Step 3.3：Log data format specificationization can will be divided into three parts：Daily record index, log recording body and Logging level；Daily record index is the core of entire daily record data storage format, we define a service for each log services ID, as major key index convenient for quick-searching position log recording, improve pretreatment and later inquiry service efficiency； Log recording body stores the information of daily record data itself, and log recording body is transparent, log system for log system Fault diagnosis is carried out by the analysis to these information；Logging level is divided into logging level and is divided into three grades INFO, ERROR, DEBUG.
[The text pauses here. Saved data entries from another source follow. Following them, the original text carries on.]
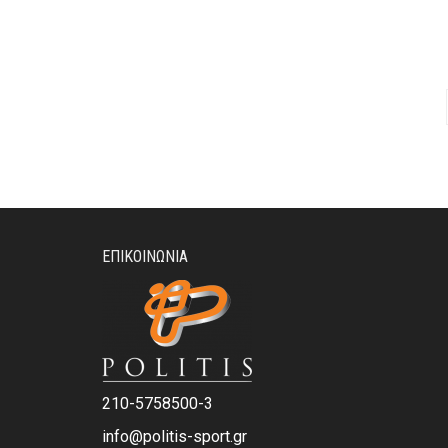
ΠΡΟ
ΈΧΕΙ
ΠΟΛ
ΠΑΡΑ
ΟΙ
ΕΠΙΛ
ΜΠΟ
ΝΑ
ΕΠΙΛ
ΣΤΗ
ΣΕΛΊ
ΤΟΥ
ΕΠΙΚΟΙΝΩΝΊΑ
ΠΡΟ
210-5758500-3
info@politis-sport.gr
7. collection and the service processing method of a kind of application software running log based on Spark according to claim 2, It is characterized in that, the step 4 comprises the steps of：

Step 4.1：By providing multi-condition inquiry service, inquiry service is provided a user, user can be according to different needs Carry out inquiry log data using multi-condition inquiry；

Step 4.2：Daily record data enquiry module creates index to the daily record data that log collection module collection comes first, then uses The interface that family is provided by daily record data enquiry module can be retrieved by simple multi-condition inquiry and be found out on some server All daily record datas retrieve oneself required daily record data, every daily record data out of daily record storage data set in real time Record can generally check application program either with or without going wrong by log recording message, equally also can get the daily record data Come from the information such as any platform server.